Thanks for this link


----------



## Alcalaina

Brangus said:


> Could someone point me to information about PCB and heavy-metal content of fish and seafood on this side of the Atlantic? The Environmental Defense Fund has an excellent website, but mostly it is geared toward the American market: List of Seafood Health Alerts - Seafood Selector - Environmental Defense Fund
> 
> Sadly, some fish aren't safe to eat these days.


I believe the EFSA (European Food Safety Agency) use the same EDF data. 

Mercury & dioxins in fish

They advise not eating fish which are high up the food chain (marlin, shark, swordfish, tuna) more than once a week, and avoiding them altogether if you are pregnant or breastfeeding. 

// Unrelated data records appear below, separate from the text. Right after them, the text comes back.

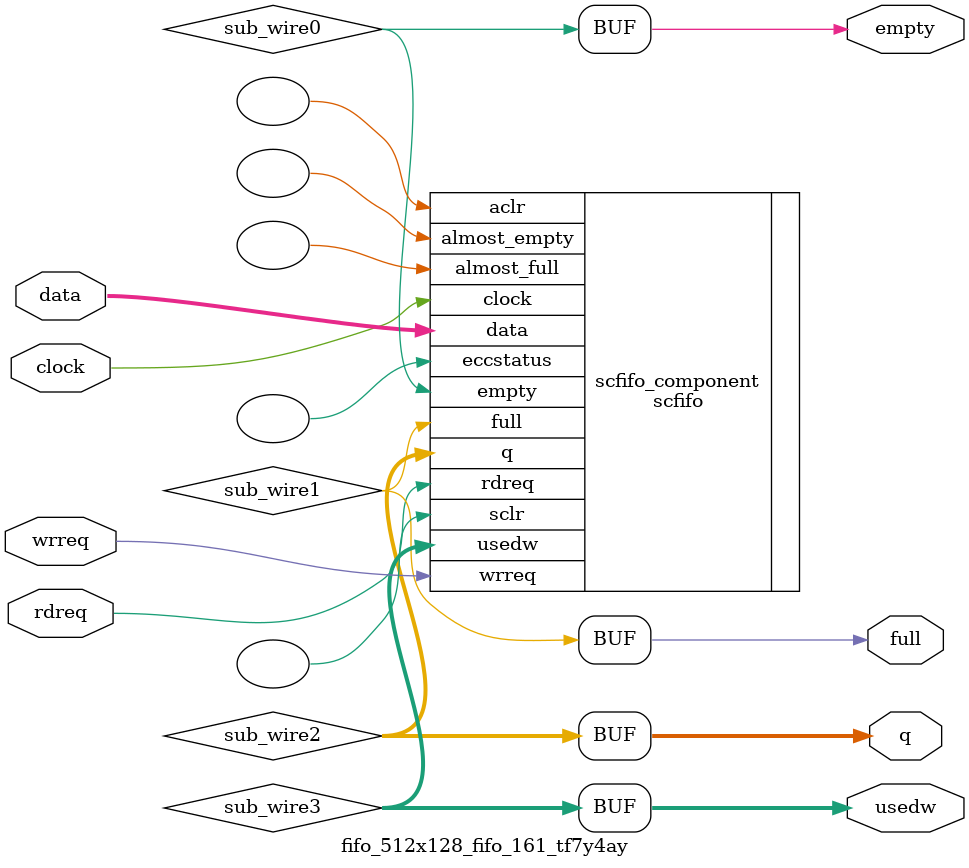
<source format=v>



`timescale 1 ps / 1 ps
// synopsys translate_on
module  fifo_512x128_fifo_161_tf7y4ay  (
    clock,
    data,
    rdreq,
    wrreq,
    empty,
    full,
    q,
    usedw);

    input    clock;
    input  [127:0]  data;
    input    rdreq;
    input    wrreq;
    output   empty;
    output   full;
    output [127:0]  q;
    output [9:0]  usedw;

    wire  sub_wire0;
    wire  sub_wire1;
    wire [127:0] sub_wire2;
    wire [9:0] sub_wire3;
    wire  empty = sub_wire0;
    wire  full = sub_wire1;
    wire [127:0] q = sub_wire2[127:0];
    wire [9:0] usedw = sub_wire3[9:0];

    scfifo  scfifo_component (
                .clock (clock),
                .data (data),
                .rdreq (rdreq),
                .wrreq (wrreq),
                .empty (sub_wire0),
                .full (sub_wire1),
                .q (sub_wire2),
                .usedw (sub_wire3),
                .aclr (),
                .almost_empty (),
                .almost_full (),
                .eccstatus (),
                .sclr ());
    defparam
        scfifo_component.add_ram_output_register  = "OFF",
        scfifo_component.enable_ecc  = "FALSE",
        scfifo_component.intended_device_family  = "Arria 10",
        scfifo_component.lpm_numwords  = 1024,
        scfifo_component.lpm_showahead  = "OFF",
        scfifo_component.lpm_type  = "scfifo",
        scfifo_component.lpm_width  = 128,
        scfifo_component.lpm_widthu  = 10,
        scfifo_component.overflow_checking  = "ON",
        scfifo_component.underflow_checking  = "ON",
        scfifo_component.use_eab  = "ON";


endmodule



</source>
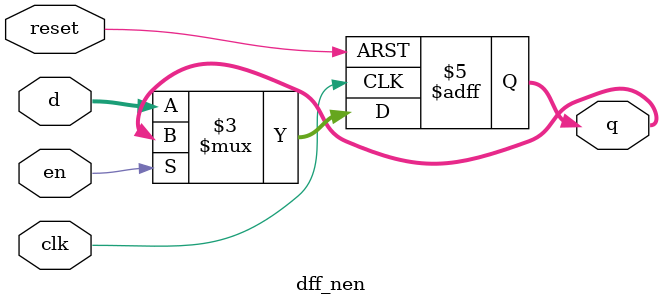
<source format=sv>
module dff_nen
    #(parameter XLEN = 32)
    (
        input   logic               clk, reset, en,
        input   logic [XLEN-1:0]    d,
        output  logic [XLEN-1:0]    q
    );
    
    always_ff @(posedge clk, posedge reset)
        if (reset)
            q <= 0;
        else if (~en)
            q <= d;
endmodule

</source>
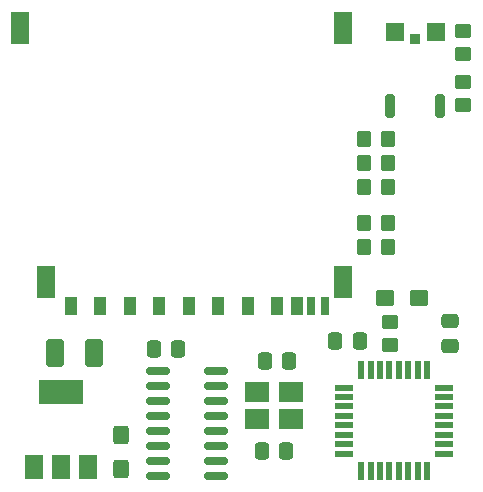
<source format=gbr>
%TF.GenerationSoftware,KiCad,Pcbnew,7.0.9*%
%TF.CreationDate,2023-12-07T13:52:13-06:00*%
%TF.ProjectId,smartportsd-smd,736d6172-7470-46f7-9274-73642d736d64,1.1*%
%TF.SameCoordinates,Original*%
%TF.FileFunction,Paste,Top*%
%TF.FilePolarity,Positive*%
%FSLAX46Y46*%
G04 Gerber Fmt 4.6, Leading zero omitted, Abs format (unit mm)*
G04 Created by KiCad (PCBNEW 7.0.9) date 2023-12-07 13:52:13*
%MOMM*%
%LPD*%
G01*
G04 APERTURE LIST*
G04 Aperture macros list*
%AMRoundRect*
0 Rectangle with rounded corners*
0 $1 Rounding radius*
0 $2 $3 $4 $5 $6 $7 $8 $9 X,Y pos of 4 corners*
0 Add a 4 corners polygon primitive as box body*
4,1,4,$2,$3,$4,$5,$6,$7,$8,$9,$2,$3,0*
0 Add four circle primitives for the rounded corners*
1,1,$1+$1,$2,$3*
1,1,$1+$1,$4,$5*
1,1,$1+$1,$6,$7*
1,1,$1+$1,$8,$9*
0 Add four rect primitives between the rounded corners*
20,1,$1+$1,$2,$3,$4,$5,0*
20,1,$1+$1,$4,$5,$6,$7,0*
20,1,$1+$1,$6,$7,$8,$9,0*
20,1,$1+$1,$8,$9,$2,$3,0*%
G04 Aperture macros list end*
%ADD10R,1.600000X0.550000*%
%ADD11R,0.550000X1.600000*%
%ADD12RoundRect,0.250000X0.425000X-0.537500X0.425000X0.537500X-0.425000X0.537500X-0.425000X-0.537500X0*%
%ADD13RoundRect,0.250000X0.350000X0.450000X-0.350000X0.450000X-0.350000X-0.450000X0.350000X-0.450000X0*%
%ADD14RoundRect,0.250000X0.337500X0.475000X-0.337500X0.475000X-0.337500X-0.475000X0.337500X-0.475000X0*%
%ADD15RoundRect,0.250000X-0.450000X0.350000X-0.450000X-0.350000X0.450000X-0.350000X0.450000X0.350000X0*%
%ADD16RoundRect,0.200000X0.200000X0.800000X-0.200000X0.800000X-0.200000X-0.800000X0.200000X-0.800000X0*%
%ADD17R,2.100000X1.800000*%
%ADD18R,1.500000X2.800000*%
%ADD19R,0.700000X1.500000*%
%ADD20R,1.000000X1.500000*%
%ADD21RoundRect,0.250000X-0.537500X-0.425000X0.537500X-0.425000X0.537500X0.425000X-0.537500X0.425000X0*%
%ADD22R,0.900000X0.900000*%
%ADD23R,1.500000X1.500000*%
%ADD24RoundRect,0.250001X0.499999X0.924999X-0.499999X0.924999X-0.499999X-0.924999X0.499999X-0.924999X0*%
%ADD25RoundRect,0.250000X-0.475000X0.337500X-0.475000X-0.337500X0.475000X-0.337500X0.475000X0.337500X0*%
%ADD26RoundRect,0.250000X0.450000X-0.350000X0.450000X0.350000X-0.450000X0.350000X-0.450000X-0.350000X0*%
%ADD27R,1.500000X2.000000*%
%ADD28R,3.800000X2.000000*%
%ADD29RoundRect,0.150000X-0.825000X-0.150000X0.825000X-0.150000X0.825000X0.150000X-0.825000X0.150000X0*%
G04 APERTURE END LIST*
D10*
%TO.C,U1*%
X162755000Y-115056000D03*
X162755000Y-115856000D03*
X162755000Y-116656000D03*
X162755000Y-117456000D03*
X162755000Y-118256000D03*
X162755000Y-119056000D03*
X162755000Y-119856000D03*
X162755000Y-120656000D03*
D11*
X164205000Y-122106000D03*
X165005000Y-122106000D03*
X165805000Y-122106000D03*
X166605000Y-122106000D03*
X167405000Y-122106000D03*
X168205000Y-122106000D03*
X169005000Y-122106000D03*
X169805000Y-122106000D03*
D10*
X171255000Y-120656000D03*
X171255000Y-119856000D03*
X171255000Y-119056000D03*
X171255000Y-118256000D03*
X171255000Y-117456000D03*
X171255000Y-116656000D03*
X171255000Y-115856000D03*
X171255000Y-115056000D03*
D11*
X169805000Y-113606000D03*
X169005000Y-113606000D03*
X168205000Y-113606000D03*
X167405000Y-113606000D03*
X166605000Y-113606000D03*
X165805000Y-113606000D03*
X165005000Y-113606000D03*
X164205000Y-113606000D03*
%TD*%
D12*
%TO.C,C7*%
X143891000Y-121960500D03*
X143891000Y-119085500D03*
%TD*%
D13*
%TO.C,R6*%
X166481000Y-101092000D03*
X164481000Y-101092000D03*
%TD*%
D14*
%TO.C,C6*%
X148738500Y-111760000D03*
X146663500Y-111760000D03*
%TD*%
D13*
%TO.C,R8*%
X166481000Y-93980000D03*
X164481000Y-93980000D03*
%TD*%
D14*
%TO.C,C2*%
X158136500Y-112776000D03*
X156061500Y-112776000D03*
%TD*%
D15*
%TO.C,R3*%
X172847000Y-84836000D03*
X172847000Y-86836000D03*
%TD*%
%TO.C,R1*%
X166624000Y-109490000D03*
X166624000Y-111490000D03*
%TD*%
D16*
%TO.C,SW1*%
X170883000Y-91186000D03*
X166683000Y-91186000D03*
%TD*%
D17*
%TO.C,Y1*%
X155395000Y-117736000D03*
X158295000Y-117736000D03*
X158295000Y-115436000D03*
X155395000Y-115436000D03*
%TD*%
D13*
%TO.C,R5*%
X166481000Y-98044000D03*
X164481000Y-98044000D03*
%TD*%
D18*
%TO.C,J3*%
X137556000Y-106146000D03*
X162656000Y-106146000D03*
X135356000Y-84646000D03*
X162656000Y-84646000D03*
D19*
X161161000Y-108146000D03*
X159961000Y-108146000D03*
D20*
X139631000Y-108146000D03*
X158761000Y-108146000D03*
X157061000Y-108146000D03*
X154631000Y-108146000D03*
X152131000Y-108146000D03*
X149631000Y-108146000D03*
X147131000Y-108146000D03*
X144631000Y-108146000D03*
X142131000Y-108146000D03*
%TD*%
D21*
%TO.C,C5*%
X166202500Y-107442000D03*
X169077500Y-107442000D03*
%TD*%
D13*
%TO.C,R4*%
X166481000Y-96012000D03*
X164481000Y-96012000D03*
%TD*%
D22*
%TO.C,D1*%
X168783000Y-85513000D03*
D23*
X170533000Y-84963000D03*
X167033000Y-84963000D03*
%TD*%
D24*
%TO.C,C8*%
X141579000Y-112141000D03*
X138329000Y-112141000D03*
%TD*%
D25*
%TO.C,C1*%
X171704000Y-109452500D03*
X171704000Y-111527500D03*
%TD*%
D13*
%TO.C,R7*%
X166481000Y-103124000D03*
X164481000Y-103124000D03*
%TD*%
D26*
%TO.C,R2*%
X172847000Y-91154000D03*
X172847000Y-89154000D03*
%TD*%
D14*
%TO.C,C3*%
X157882500Y-120396000D03*
X155807500Y-120396000D03*
%TD*%
%TO.C,C4*%
X164105500Y-111125000D03*
X162030500Y-111125000D03*
%TD*%
D27*
%TO.C,U3*%
X136511000Y-121768000D03*
X138811000Y-121768000D03*
D28*
X138811000Y-115468000D03*
D27*
X141111000Y-121768000D03*
%TD*%
D29*
%TO.C,U2*%
X147004000Y-113665000D03*
X147004000Y-114935000D03*
X147004000Y-116205000D03*
X147004000Y-117475000D03*
X147004000Y-118745000D03*
X147004000Y-120015000D03*
X147004000Y-121285000D03*
X147004000Y-122555000D03*
X151954000Y-122555000D03*
X151954000Y-121285000D03*
X151954000Y-120015000D03*
X151954000Y-118745000D03*
X151954000Y-117475000D03*
X151954000Y-116205000D03*
X151954000Y-114935000D03*
X151954000Y-113665000D03*
%TD*%
M02*

</source>
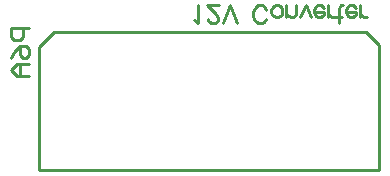
<source format=gbo>
G04 Layer_Color=32896*
%FSLAX24Y24*%
%MOIN*%
G70*
G01*
G75*
%ADD14C,0.0100*%
D14*
X34350Y20600D02*
X44750D01*
X33850Y16000D02*
X45170D01*
X44750Y20600D02*
X45170Y20180D01*
Y16000D02*
Y20180D01*
X33850Y16000D02*
Y20100D01*
X34350Y20600D01*
X33495Y20755D02*
X32895D01*
Y20455D01*
X32995Y20355D01*
X33195D01*
X33295Y20455D01*
Y20755D01*
X32895Y19755D02*
X32995Y19955D01*
X33195Y20155D01*
X33395D01*
X33495Y20055D01*
Y19855D01*
X33395Y19755D01*
X33295D01*
X33195Y19855D01*
Y20155D01*
X33495Y19555D02*
X33095D01*
X32895Y19355D01*
X33095Y19156D01*
X33495D01*
X33195D01*
Y19555D01*
X39000Y21014D02*
X39057Y20986D01*
X39143Y20900D01*
Y21500D01*
X39468Y21043D02*
Y21014D01*
X39497Y20957D01*
X39526Y20929D01*
X39583Y20900D01*
X39697D01*
X39754Y20929D01*
X39783Y20957D01*
X39811Y21014D01*
Y21072D01*
X39783Y21129D01*
X39726Y21214D01*
X39440Y21500D01*
X39840D01*
X39974Y20900D02*
X40203Y21500D01*
X40431Y20900D02*
X40203Y21500D01*
X41408Y21043D02*
X41379Y20986D01*
X41322Y20929D01*
X41265Y20900D01*
X41151D01*
X41094Y20929D01*
X41037Y20986D01*
X41008Y21043D01*
X40980Y21129D01*
Y21271D01*
X41008Y21357D01*
X41037Y21414D01*
X41094Y21471D01*
X41151Y21500D01*
X41265D01*
X41322Y21471D01*
X41379Y21414D01*
X41408Y21357D01*
X41719Y21100D02*
X41662Y21129D01*
X41605Y21186D01*
X41577Y21271D01*
Y21329D01*
X41605Y21414D01*
X41662Y21471D01*
X41719Y21500D01*
X41805D01*
X41862Y21471D01*
X41919Y21414D01*
X41948Y21329D01*
Y21271D01*
X41919Y21186D01*
X41862Y21129D01*
X41805Y21100D01*
X41719D01*
X42079D02*
Y21500D01*
Y21214D02*
X42165Y21129D01*
X42222Y21100D01*
X42308D01*
X42365Y21129D01*
X42394Y21214D01*
Y21500D01*
X42551Y21100D02*
X42722Y21500D01*
X42893Y21100D02*
X42722Y21500D01*
X42991Y21271D02*
X43333D01*
Y21214D01*
X43305Y21157D01*
X43276Y21129D01*
X43219Y21100D01*
X43133D01*
X43076Y21129D01*
X43019Y21186D01*
X42991Y21271D01*
Y21329D01*
X43019Y21414D01*
X43076Y21471D01*
X43133Y21500D01*
X43219D01*
X43276Y21471D01*
X43333Y21414D01*
X43462Y21100D02*
Y21500D01*
Y21271D02*
X43490Y21186D01*
X43548Y21129D01*
X43605Y21100D01*
X43690D01*
X43830Y20900D02*
Y21386D01*
X43859Y21471D01*
X43916Y21500D01*
X43973D01*
X43745Y21100D02*
X43945D01*
X44059Y21271D02*
X44402D01*
Y21214D01*
X44373Y21157D01*
X44345Y21129D01*
X44287Y21100D01*
X44202D01*
X44145Y21129D01*
X44087Y21186D01*
X44059Y21271D01*
Y21329D01*
X44087Y21414D01*
X44145Y21471D01*
X44202Y21500D01*
X44287D01*
X44345Y21471D01*
X44402Y21414D01*
X44530Y21100D02*
Y21500D01*
Y21271D02*
X44559Y21186D01*
X44616Y21129D01*
X44673Y21100D01*
X44759D01*
M02*

</source>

But the general feeling is that the health benefits of eating fish a couple of times a week outweigh any possible harm from contaminants.

As you know, the Spanish eat fish whenever they can and there is no recorded evidence of systematic mercury accumulation in the human population, as far as I can find.

There are a few areas of high contamination around the Spanish coast, like Huelva, where fishing is banned.
http://www.thefishsite.com/fishnews/10114/heavy-metals-in-huelva-estuary-jeopardise-fish


----------



## baldilocks

Don't forget if you are eating oily fish or fish oil capsules to get Omega 3 benefits, that you can take flaxseed oil capsules and get Omega 3, 6 and 9 without the fishy burps afterwards


----------



## SenoraMe

Hello, I am a new member here and find it very helpful with the Spanish translation for food items. There is one item seen on a menu but cannot find out what it is: Letones... If anyone has any idea I would appreciate it, thank you.


----------



## xabiaxica

SenoraMe said:


> Hello, I am a new member here and find it very helpful with the Spanish translation for food items. There is one item seen on a menu but cannot find out what it is: Letones... If anyone has any idea I would appreciate it, thank you.


:welcome:

my first thought was that someone was dishing up Latvians 

then I did a search on Huevas y letones de caballa fritas - COCINERO - WordReference Forums & it seems that it's fish semen



uke:


----------



## SenoraMe

xabiachica said:


> :welcome:
> 
> my first thought was that someone was dishing up Latvians
> 
> then I did a search on Huevas y letones de caballa fritas - COCINERO - WordReference Forums & it seems that it's fish semen
> 
> uke:


Good grief  Fancy having that on a menu!!! The Spanish just say that it is "white fish".


----------



## spinfastr

Nice Complete list with genus and species, scroll to information by country
Search FishBase
use this for my fish tank identification


----------



## steve01

Last time i was in Spain whatever we asked the waiter just called every variety - *FEEESH* easy


----------



## Guest

I have bought in Mercadona a fish called marrajo. That is mako shark. It's a wonderful meaty fish. Marrajo translates to dangerous, which I guess is a good name for shark!


----------